I have a bag with 2 different kinds of objects: 11 cubes, 16 spheres. If I randomly pick from the bag 5 of these objects without return any of it, what is the probability of getting at least 1 of each kind?
To find the probability of getting at least one cube and at least one sphere when randomly picking 5 objects, we can use the concept of complementary probability.
First, let's calculate the total number of possible outcomes when picking 5 objects from the bag. Since we have a total of 11 cubes and 16 spheres, the total number of objects in the bag is 11 + 16 = 27. Therefore, the number of ways to choose 5 objects out of these 27 is given by the binomial coefficient, also known as "n choose k":
C(27, 5) = 27! / (5! * (27-5)!) = 27! / (5! * 22!) = (27 * 26 * 25 * 24 * 23) / (5 * 4 * 3 * 2 * 1) = 65,780.

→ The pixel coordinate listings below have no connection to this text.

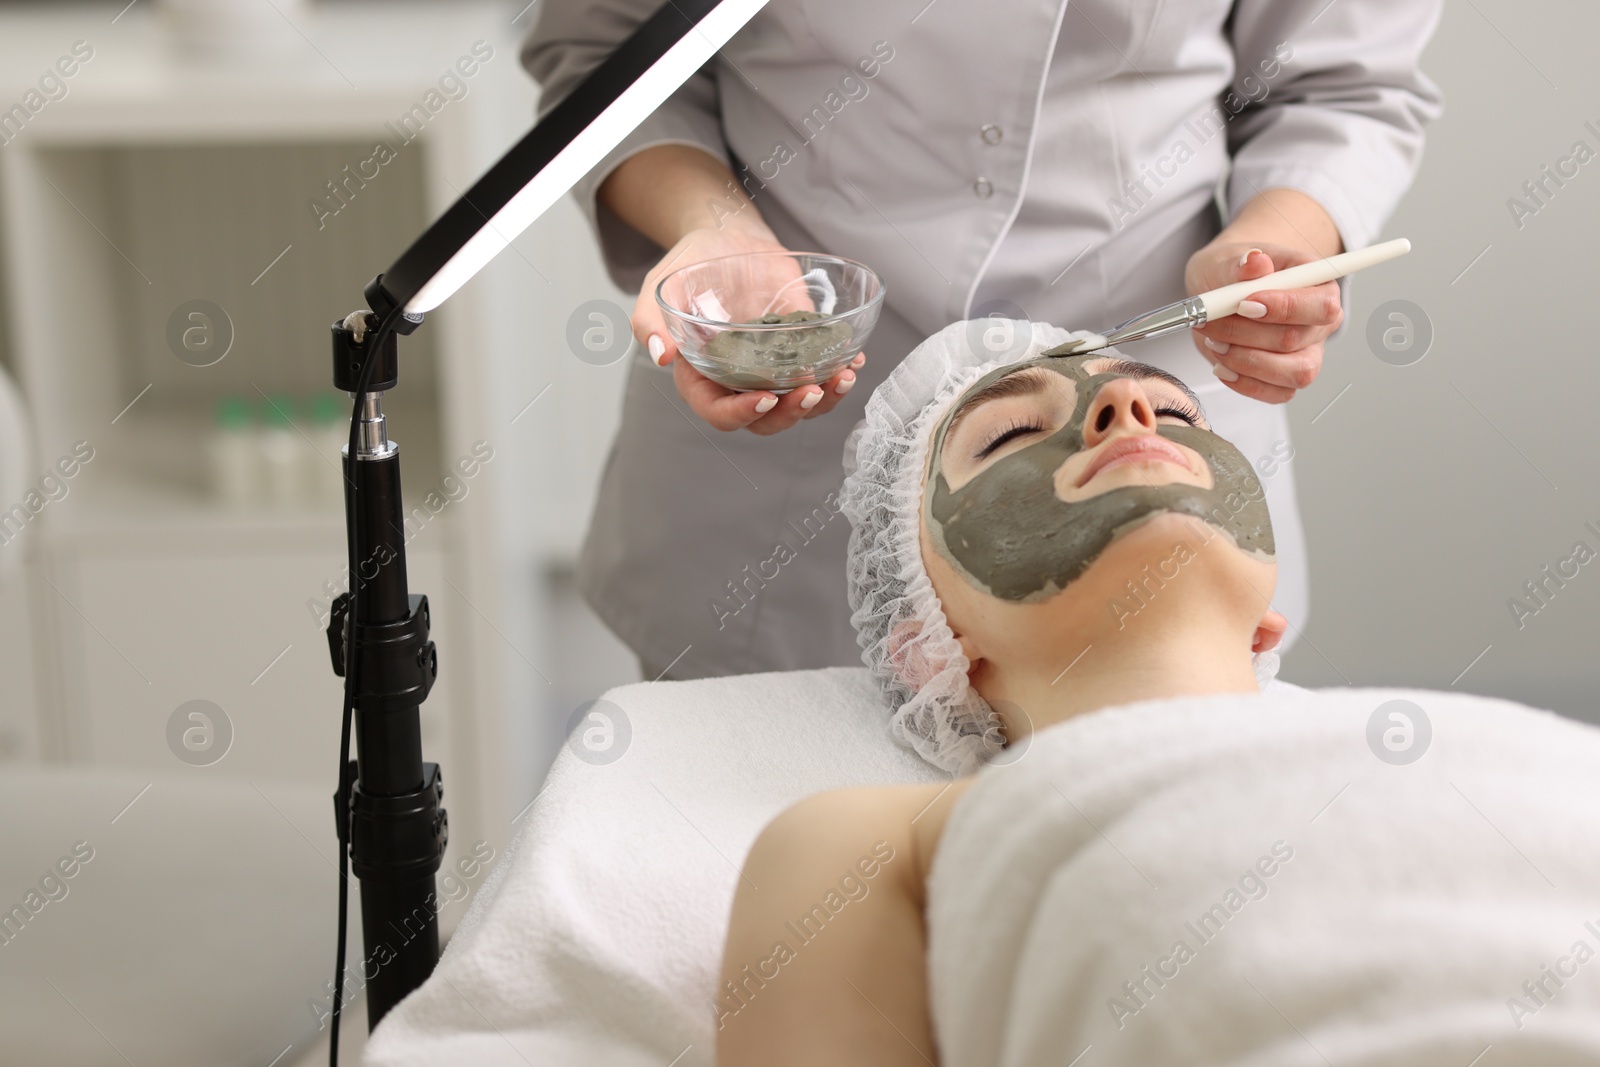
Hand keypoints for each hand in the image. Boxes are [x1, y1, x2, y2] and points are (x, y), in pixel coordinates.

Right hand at [634, 221, 862, 434]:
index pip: (719, 412)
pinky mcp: (800, 352)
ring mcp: (772, 370)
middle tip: (812, 390)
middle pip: (765, 419)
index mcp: (701, 377)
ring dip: (824, 401)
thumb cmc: (692, 264)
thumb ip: (649, 320)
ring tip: (843, 378)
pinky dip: (839, 374)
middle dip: (791, 413)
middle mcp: (738, 382)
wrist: (730, 237)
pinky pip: (820, 374)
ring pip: (798, 404)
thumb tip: (659, 356)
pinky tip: (854, 361)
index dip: (741, 413)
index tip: (765, 397)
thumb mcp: (661, 286)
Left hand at [1184, 242, 1342, 403]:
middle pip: (1297, 339)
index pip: (1322, 305)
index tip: (1244, 304)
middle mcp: (1319, 323)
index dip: (1285, 308)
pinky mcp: (1287, 378)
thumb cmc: (1231, 272)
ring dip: (1245, 362)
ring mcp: (1307, 353)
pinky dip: (1245, 384)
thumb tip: (1255, 261)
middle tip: (1209, 322)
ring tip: (1214, 342)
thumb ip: (1241, 263)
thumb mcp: (1227, 258)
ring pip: (1294, 373)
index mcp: (1319, 285)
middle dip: (1245, 334)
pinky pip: (1278, 393)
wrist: (1218, 292)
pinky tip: (1222, 366)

Next, let's calculate the number of outcomes where we don't pick at least one cube or one sphere. This occurs when we only select cubes or only select spheres:
Number of outcomes with only cubes: C(11, 5) = 11! / (5! * (11-5)!) = (11 * 10 * 9 * 8 * 7) / (5 * 4 * 3 * 2 * 1) = 2,772.
Number of outcomes with only spheres: C(16, 5) = 16! / (5! * (16-5)!) = (16 * 15 * 14 * 13 * 12) / (5 * 4 * 3 * 2 * 1) = 4368.

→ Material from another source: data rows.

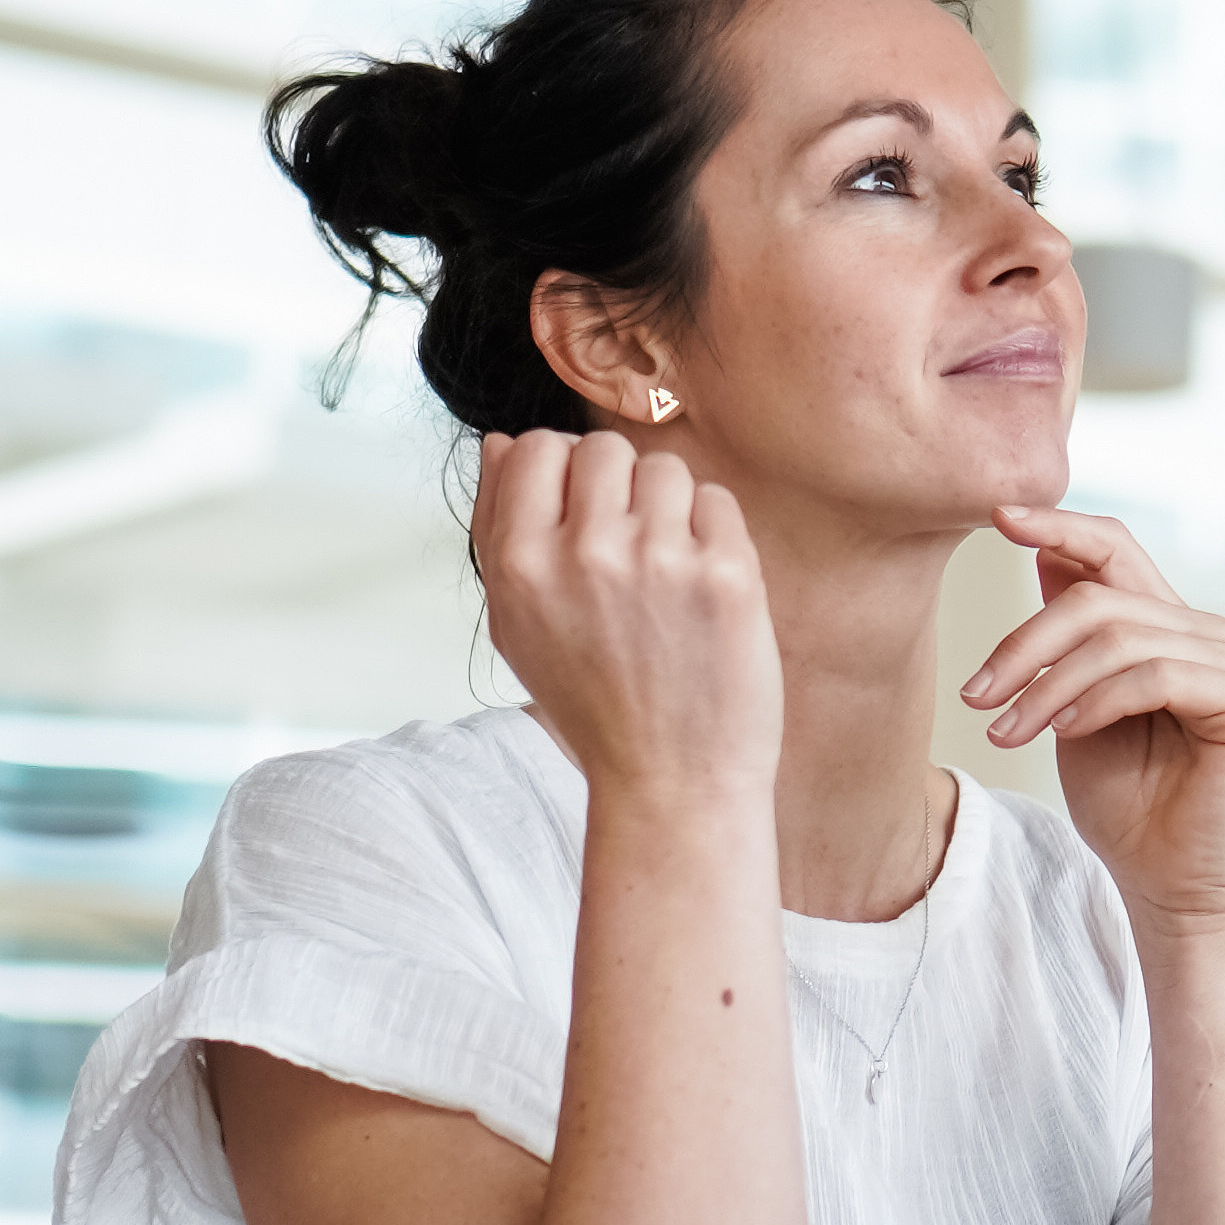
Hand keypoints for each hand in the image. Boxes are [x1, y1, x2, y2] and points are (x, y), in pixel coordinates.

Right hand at [475, 431, 781, 804]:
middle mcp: (585, 553)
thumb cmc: (593, 705)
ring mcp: (660, 560)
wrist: (673, 783)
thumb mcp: (516, 628)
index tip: (582, 513)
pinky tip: (702, 588)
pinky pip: (718, 502)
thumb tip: (502, 442)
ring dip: (669, 508)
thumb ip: (498, 528)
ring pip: (665, 469)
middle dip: (619, 487)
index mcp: (521, 565)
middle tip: (630, 550)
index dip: (562, 471)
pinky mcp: (726, 574)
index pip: (536, 446)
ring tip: (667, 573)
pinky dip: (714, 535)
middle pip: (604, 448)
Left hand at [962, 506, 1224, 931]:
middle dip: (1025, 643)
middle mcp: (1207, 633)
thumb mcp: (1073, 709)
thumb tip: (1042, 552)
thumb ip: (1067, 640)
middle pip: (1102, 595)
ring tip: (1007, 731)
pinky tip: (1065, 731)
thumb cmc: (1124, 807)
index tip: (997, 517)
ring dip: (1049, 683)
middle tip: (975, 694)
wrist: (1170, 889)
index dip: (1060, 524)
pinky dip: (1100, 699)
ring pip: (1123, 636)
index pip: (1116, 549)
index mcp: (1168, 626)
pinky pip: (1159, 674)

Now, let's calculate the number of outcomes where we pick at least one cube and one sphere. This is the complement of the previous cases:
Number of outcomes with at least one cube and one sphere = Total number of outcomes - (Number of outcomes with only cubes + Number of outcomes with only spheres)

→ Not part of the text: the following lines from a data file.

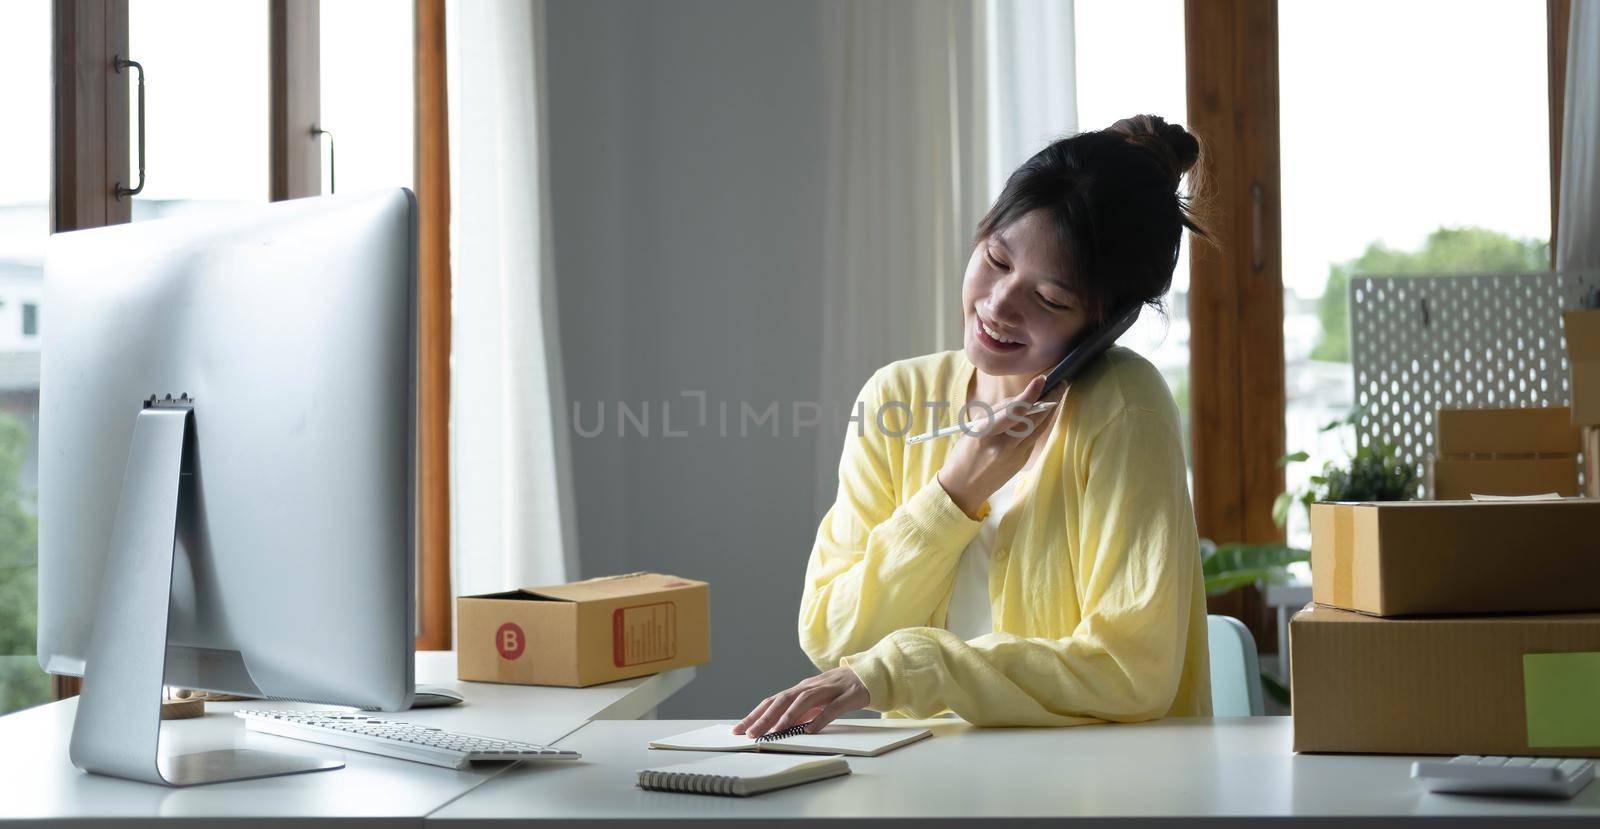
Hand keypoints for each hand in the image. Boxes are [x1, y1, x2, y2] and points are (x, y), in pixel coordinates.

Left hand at [732, 666, 870, 738]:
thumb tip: (778, 727)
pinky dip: (820, 718)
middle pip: (783, 699)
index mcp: (801, 689)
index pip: (772, 701)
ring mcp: (829, 690)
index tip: (739, 729)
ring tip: (776, 731)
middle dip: (765, 717)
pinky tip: (811, 729)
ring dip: (788, 716)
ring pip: (804, 701)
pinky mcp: (847, 695)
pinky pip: (832, 708)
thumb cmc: (838, 690)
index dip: (755, 714)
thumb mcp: (815, 701)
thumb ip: (799, 712)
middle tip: (750, 733)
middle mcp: (810, 687)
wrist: (868, 674)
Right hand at [937, 373, 1054, 517]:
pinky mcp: (1022, 462)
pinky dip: (1040, 422)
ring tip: (1058, 392)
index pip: (1013, 411)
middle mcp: (1004, 446)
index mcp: (986, 434)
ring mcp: (1016, 456)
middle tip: (1061, 382)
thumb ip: (996, 413)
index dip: (1030, 394)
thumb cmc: (964, 455)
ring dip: (1050, 409)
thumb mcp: (973, 430)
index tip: (1042, 379)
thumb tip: (1019, 399)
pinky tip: (1045, 412)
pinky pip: (1034, 437)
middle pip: (1034, 419)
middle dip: (1051, 399)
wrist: (963, 488)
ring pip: (1039, 427)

= 65,780 - (2,772 + 4,368)
= 58,640.
Finally, we can compute the probability by dividing the number of successful outcomes (getting at least one cube and one sphere) by the total number of possible outcomes:
Probability of getting at least one cube and one sphere = Number of outcomes with at least one cube and one sphere / Total number of outcomes
= 58,640 / 65,780
= 0.891.
Therefore, the probability of randomly selecting at least one cube and at least one sphere when picking 5 objects from the bag is 0.891, or approximately 89.1%.